◆ Bloque de texto
:::::
17-03-2017
Por un minuto de amor, por un segundo de calma, por un ratito de sol, te entrego toda mi alma.
Alejandro Lerner, Por un minuto de amor
Vivir es todo un trámite, no caben dudas al respecto. Muchas veces llega a ser todo un dolor de huevos. Hay momentos en los que los kilombos de guita, de laburo, de pareja, de hijos, de… la puta madre… a esto me refiero.
El aire que respiramos está repleto de rosas rojas, cálidos soles y profundos cielos. Pero, por el amor de Dios… qué lleno está de afiladas espinas, frías noches y grises lluvias. El mismo camino cuesta abajo plagado de sonrisas es el que por momentos se empina, se escarpa y se llena de piedras de todos los tamaños. El techo celeste que nos cobija es exactamente el mismo que, de golpe, muta en gris oscuro y se desploma sobre nosotros.
Caminar por ahí agota, cansa, desgana. Vamos, venimos, subimos, bajamos. Caemos. Nos levantamos. Caemos otra vez. Rodamos. Nos levantamos. Caminamos. Sonreímos un tramo, lloramos al siguiente. Un rato cantamos alegres canciones, al tiempo estamos recitando tristes poesías…
Cómo no va a cansar semejante kilombo? Cómo no vamos a querer –aunque más no sea– un poco de paz?
…
Casi pateé la puerta del consultorio esa mañana. Recaliente. Agotado. Harto de mí mismo. Repodrido de estar rompiéndome la cabeza y no llegar a nada. Estaba pasando por una época en la que no estaba en sintonía con nada y no lograba salir de ese lugar mental.
Laburaba de noche, vivía a contramano de los horarios del mundo y ya no me divertían nada de nada los “beneficios” de ser el encargado de un pub de moda.
Vivía cada fin de semana en una nebulosa de Martini Bianco, música al palo y gente a lo pavote que me dejaba exhausto y preguntándome cada vez cuándo podría cambiar de vida. De esa vida que ya no quería. Y que, paradójicamente, muchos envidiaban.
Arrastraba una angustia de base sin tener la más puta idea de por qué me sentía así. No estaba para nada contento conmigo en ningún aspecto. Y tenía las bolas al plato de tener que fingir una alegría de vivir que no sentía.
:::::
◆ Material proporcionado
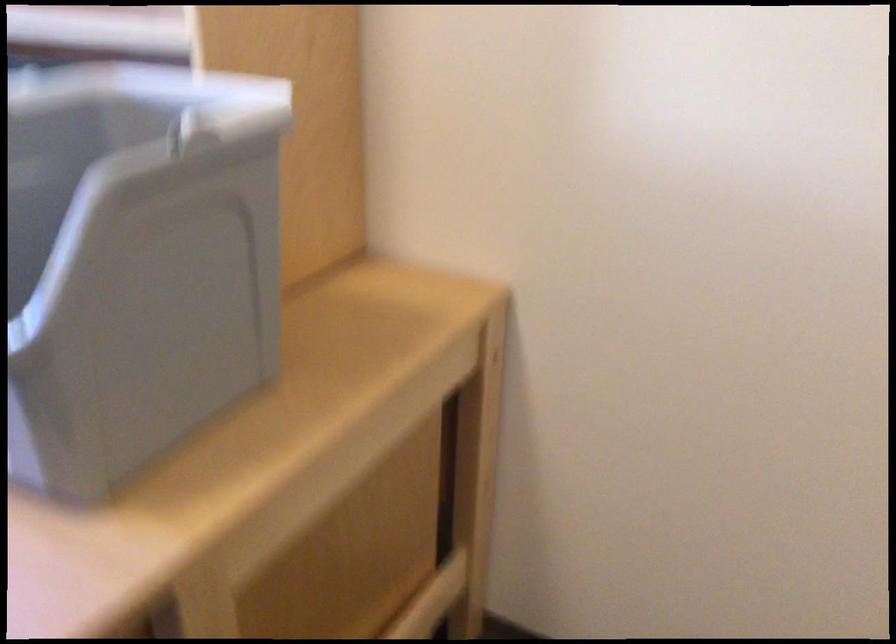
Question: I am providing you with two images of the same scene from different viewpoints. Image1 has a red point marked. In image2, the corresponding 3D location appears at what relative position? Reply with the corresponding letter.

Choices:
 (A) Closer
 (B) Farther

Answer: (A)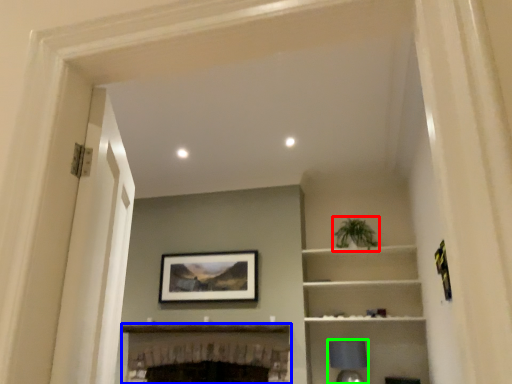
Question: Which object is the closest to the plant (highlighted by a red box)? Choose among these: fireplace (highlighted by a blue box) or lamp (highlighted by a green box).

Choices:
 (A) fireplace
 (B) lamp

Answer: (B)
:::::
◆ Instrucciones
A – Reescribe el tramo del texto sobre el cansancio de vivir desde "Vivía cada fin" hasta "que no sentía.", poniendo "Fernet con coca" en lugar de "Martini Bianco".
B – Sigue escribiendo el texto sobre el cansancio de vivir a partir de su última oración.
Los registros son material independiente del texto sobre el cansancio de vivir.

◆ Respuestas
A –
Vivía cada fin de semana en una nebulosa de Fernet con coca, música al palo y gente a lo pavote que me dejaba exhausto y preguntándome cada vez cuándo podría cambiar de vida. De esa vida que ya no quería. Y que, paradójicamente, muchos envidiaban.
Arrastraba una angustia de base sin tener la más puta idea de por qué me sentía así. No estaba para nada contento conmigo en ningún aspecto. Y tenía las bolas al plato de tener que fingir una alegría de vivir que no sentía.

B –
–Juan, quiero paz, la puta madre! –grité mientras me sentaba. Y agregué: –Es tanto pedir, carajo? Lo único que quiero es paz! Aunque sea un poco de paz!!
Mi psicoanalista me miró con esa calma que los locólogos suelen tener y que a veces irrita y con voz muy serena, me contestó:
–La paz es muerte, Adrián...
Chán!
Hijo de puta… una patada en la cabeza me hubiese dejado menos pelotudo que esa frase.
Quise reponerme y seguir peleándome y peleándolo un rato, pero ya no era posible. Ya había entendido, por más bronca que sintiera. Ya no podía seguir pidiendo a gritos ese segundo de calma. Porque me iba a costar el alma y yo no estaba dispuesto a entregarla. Mis angustias eran porque quería vivir. O en todo caso, porque no sabía cómo.
La vida es, por definición, tensión. Caminar con alguien en la vida, criar hijos, laburar, crear, divertirse, emocionarse, todo supone “tensión”. Hasta la calma más grande supone esa tensión de vida. Todas las emociones humanas no tienen nada que ver con la paz. No hay paz en la alegría como no la hay en la tristeza. No es “calmo” el amor con tu pareja ni el que tenés por tus hijos.
Por eso aquél día en que mi psicólogo me pateó la cabeza con su frase, algo en mí cambió. Dejé de buscar la paz. Dejé de tratar de esquivar la angustia, la tensión.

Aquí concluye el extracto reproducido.